THIS OPINION HAS NO PRECEDENTIAL VALUE.  IT SHOULD NOT BE CITED OR RELIED ON AS PRECEDENT IN ANY PROCEEDING EXCEPT AS PROVIDED BY RULE 268(d)(2), SCACR.

THE STATE OF SOUTH CAROLINA
In The Supreme Court


Mitchell K. Byrd, Appellant,

v.

Wausau Underwriters Insurance Companies, Mark S. Barrow, J.D., and Sweeny Wingate & Barrow, P.A., Defendants,

Of Whom Mark S. Barrow, J.D., and Sweeny Wingate & Barrow, P.A. are Respondents.


Appeal from Richland County
Benjamin H. Culbertson, Circuit Court Judge


Memorandum Opinion No. 2011-MO-002
Heard November 18, 2010 – Filed January 7, 2011


AFFIRMED


Thomas A. Pendarvis, of Beaufort, for Appellant.

Pope D. Johnson, III, of Johnson & Barnette, of Columbia, for Respondents.


PER CURIAM:  This case concerns whether an attorney has a duty under Rule 1.15 of our Rules of Professional Conduct to protect the lien of the opposing party's former attorney.  We decline to find such a duty under the circumstances of this case.

I.

Mitchell K. Byrd, an attorney, represented the plaintiffs in a personal injury action in exchange for a contingency fee.  Respondents, an attorney and his law firm, represented the defendants in that suit.  The plaintiffs terminated Byrd[1] and retained new counsel, who ultimately withdrew.  The plaintiffs proceeded pro se and negotiated a settlement with Wausau Underwriters Insurance Companies, the defendants' insurance carrier.

Prior to the settlement, Byrd notified Respondents that he would claim a lien against the settlement proceeds to secure payment of his purported attorney's fees and costs.  Respondents paid the settlement proceeds to the plaintiffs and did not withhold any funds from the settlement in connection with Byrd's lien.[2]  When Byrd's former clients did not pay him, Byrd brought this suit against Respondents seeking actual and punitive damages.

The circuit court found Respondents were entitled to summary judgment as to Byrd's causes of action for negligence, breach of fiduciary duty, conversion, and an accounting because they did not have a duty to protect Byrd's lien.

Byrd now argues Respondents had a duty under Rule 1.15, RPC, Rule 407, SCACR, not to disburse funds that were subject to his lien.[3]

II.

"The existence of a duty owed is a question of law for the courts."  Doe ex rel. Doe v. Batson, 345 S.C. 316, 323, 548 S.E.2d 854, 857 (2001).

Rule 1.15(e) provides:

When in the course of representation a lawyer is in possession of property in which two or more persons (one of whom may be the lawyer) claim interests, the property shall be kept separate by the lawyer until the dispute is resolved.  The lawyer shall promptly distribute all portions of the property as to which the interests are not in dispute.

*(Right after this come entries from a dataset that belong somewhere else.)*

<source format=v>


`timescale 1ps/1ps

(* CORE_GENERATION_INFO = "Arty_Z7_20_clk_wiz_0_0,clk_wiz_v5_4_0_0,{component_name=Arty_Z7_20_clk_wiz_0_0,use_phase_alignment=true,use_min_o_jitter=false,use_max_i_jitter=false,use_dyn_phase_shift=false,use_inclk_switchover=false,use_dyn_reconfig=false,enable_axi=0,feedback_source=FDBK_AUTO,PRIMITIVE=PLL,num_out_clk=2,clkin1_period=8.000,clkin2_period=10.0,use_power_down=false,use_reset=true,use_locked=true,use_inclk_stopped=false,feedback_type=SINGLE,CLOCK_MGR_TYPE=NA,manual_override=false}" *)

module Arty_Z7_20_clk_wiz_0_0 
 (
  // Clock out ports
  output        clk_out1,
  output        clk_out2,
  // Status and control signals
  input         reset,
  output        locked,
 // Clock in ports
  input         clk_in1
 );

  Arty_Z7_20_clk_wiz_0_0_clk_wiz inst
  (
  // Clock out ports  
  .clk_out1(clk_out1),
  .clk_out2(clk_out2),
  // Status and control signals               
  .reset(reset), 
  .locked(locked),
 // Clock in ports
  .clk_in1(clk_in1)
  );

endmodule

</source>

Comment 4 to Rule 1.15 provides:

Paragraph (e) also recognizes that third parties may have lawful claims against specific funds . . . in a lawyer's custody, such as a client's creditor who has a lien on funds recovered in a personal injury action.  A lawyer may have a duty under applicable law to protect such third-party claims against wrongful interference by the client.  In such cases, when the third-party claim is not frivolous under applicable law, the lawyer must refuse to surrender the property to the client until the claims are resolved.A lawyer should not unilaterally assume to arbitrate a dispute between the client and the third party, but, when there are substantial grounds for dispute as to the person entitled to the funds, the lawyer may file an action to have a court resolve the dispute.

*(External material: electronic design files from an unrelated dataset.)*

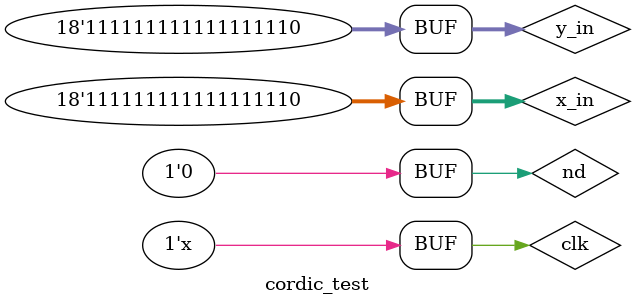
<source format=v>
`timescale 1ns / 1ps


module cordic_test;

	// Inputs
	reg [17:0] x_in;
	reg [17:0] y_in;
	reg nd;
	reg clk;

	// Outputs
	wire [17:0] x_out;
	wire [17:0] phase_out;
	wire rdy;

	// Instantiate the Unit Under Test (UUT)
	cordic uut (
		.x_in(x_in), 
		.y_in(y_in), 
		.nd(nd), 
		.clk(clk), 
		.x_out(x_out), 
		.phase_out(phase_out), 
		.rdy(rdy)
	);

	initial clk <= 0;
	always #5 clk <= !clk;

	initial begin
		// Initialize Inputs
		x_in = 0;
		y_in = 0;
		nd = 0;

		// Wait 100 ns for global reset to finish
		#100;
        
		// Add stimulus here
		for (x_in  = -3; x_in < 4; x_in = x_in +1) begin
			for (y_in  = -3; y_in < 4; y_in = y_in +1) begin 
				#10;
			end
		end
	end
      
endmodule


</source>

(Emphasis added).  This comment suggests that Rule 1.15(e) does not provide an independent source for a duty to third parties; rather, a lawyer "may have a duty under applicable law."  Cf. Moore v. Weinberg, 383 S.C. 583, 588, 681 S.E.2d 875, 878 (2009) ("Under the facts of this case, the duty arises from an attorney's role as an escrow agent and is independent of an attorney's status as a lawyer and distinct from duties that arise out of the attorney/client relationship.").  Under the circumstances of this case, we decline to find Respondents owed a duty to Byrd by operation of Rule 1.15.[4]

AFFIRMED.

PLEICONES, ACTING CHIEF JUSTICE, KITTREDGE, HEARN, JJ., and Acting Justices James E. Moore and J. Ernest Kinard, Jr., concur.


[1] See Barnette v. Adams Brothers Logging, Inc., 355 S.C. 588, 591, 586 S.E.2d 572, 574 (2003) (outlining attorney Byrd's representation in the personal injury action and noting that the "machinations and invidious manipulations of the discovery process had . . . created an extremely hostile environment, consumed an inordinate amount of the Court's time . . . and made what should have been a simple wreck case into an administrative nightmare").

[2] Nothing in the record suggests Respondents deposited the funds into a trust or escrow account before delivering them to Byrd's former clients.

[3] Byrd suggests three sources for Respondents' duty: Rule 1.15, the common law, and equity.  Byrd's arguments regarding the common law and equity are patently without merit, and we summarily reject them.  Rule 220(b)(1), SCACR.

[4] Byrd asserted several other causes of action, and he argues the circuit court erred in granting summary judgment on those claims before discovery was complete.  Byrd's affidavits in opposition to summary judgment were untimely and patently insufficient to create any genuine issue of fact.  The circuit court did not err in granting summary judgment as to Byrd's remaining claims.  See Rule 56(c), (e), SCRCP.